During that voyage, Marina traveled along with her two youngest children, and her brother, Diego de Caballeria.
The group arrived to Mexico City and rejoined Alonso. The city was mostly populated by natives, especially from the nations allied to Cortés. Marina surrounded her household with native women and learned basic Nahuatl in order to interact properly with merchants and neighbors. Her home soon became one of the centers of local social life.

==Widowhood==
In 1530 Alonso died. Marina was left to fend for herself and three unmarried daughters.
According to Spanish law, a widow was to receive the same social status and courtesies as her deceased husband until she remarried. She was also the universal heir of her husband and administrator of her daughters' inheritance.
She fought several litigations in court, both for control of her husband's assets and for the right to bury him in the manner she considered proper for his rank.

Marina was also in charge of carrying her husband's last year as treasurer to term. The Spanish crown audited the accounting books of their secretaries yearly, in search of discrepancies or irregularities that needed punishment. In Alonso's absence it fell on his widow to provide explanations and reconcile the reports of all New Spain, which she successfully managed to do.

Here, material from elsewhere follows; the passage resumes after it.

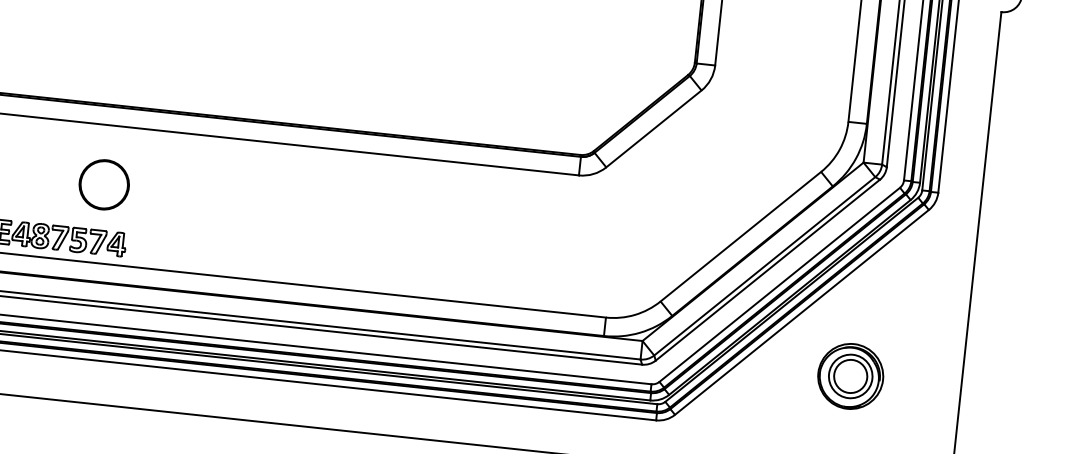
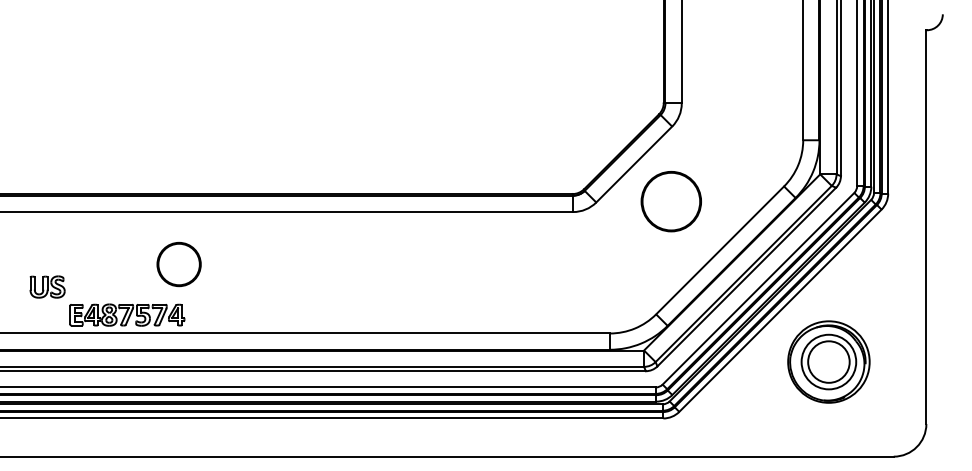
part: (690, 175) -> (670, 201), added
part: (103, 184) -> (178, 264), moved
part: (850, 375) -> (828, 361), size x1.43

Alonso's books turned out to have large amounts of missing money in them.
Marina's properties in Ciudad Real were confiscated by the crown in reparation for the missing money, until she could repay it.
For three years Marina wrangled with the Council of the Indies about a shipment of silver that Alonso had sent to his children in Spain. The argument was whether this money was personal or official, and therefore stolen. She also fought in court for the ownership of various encomiendas with so much insistence that Joanna of Castile personally intervened.
She married her daughters to the most important people in Mexico. One of them she married close to the Mendoza family, powerful thanks to Antonio de Mendoza´s influence, and no friends of Hernán Cortés, to help her pursue her claims. The other she married to the new treasurer.

Marina also fought to receive all the recognition her husband used to enjoy. After several years she was granted an exception to the Spanish anti-slavery law and permission to own two slaves, a special privilege her husband and other first-line-conquerors had enjoyed.

==Legacy==
Marina kept using this strategy of social influence, use of the legal system, and strategic marriages of her children to expand her influence and patrimony, while reporting poorness and economic misery in her letters to the king of Spain. By the end of her life Marina had accumulated one of the largest patrimonies and richest encomiendas of New Spain.
Beyond her personal ambition, Marina's relentless energy was instrumental in returning order and stability to New Spain. She laid down the bases for social life, routines and social rites, and worked to establish a more organized trade, as well as to help the interaction between native noble allies and Spanish newcomers. She became a reference for new settlers, and worked hard to build a stable foundation for the daily workings of the city.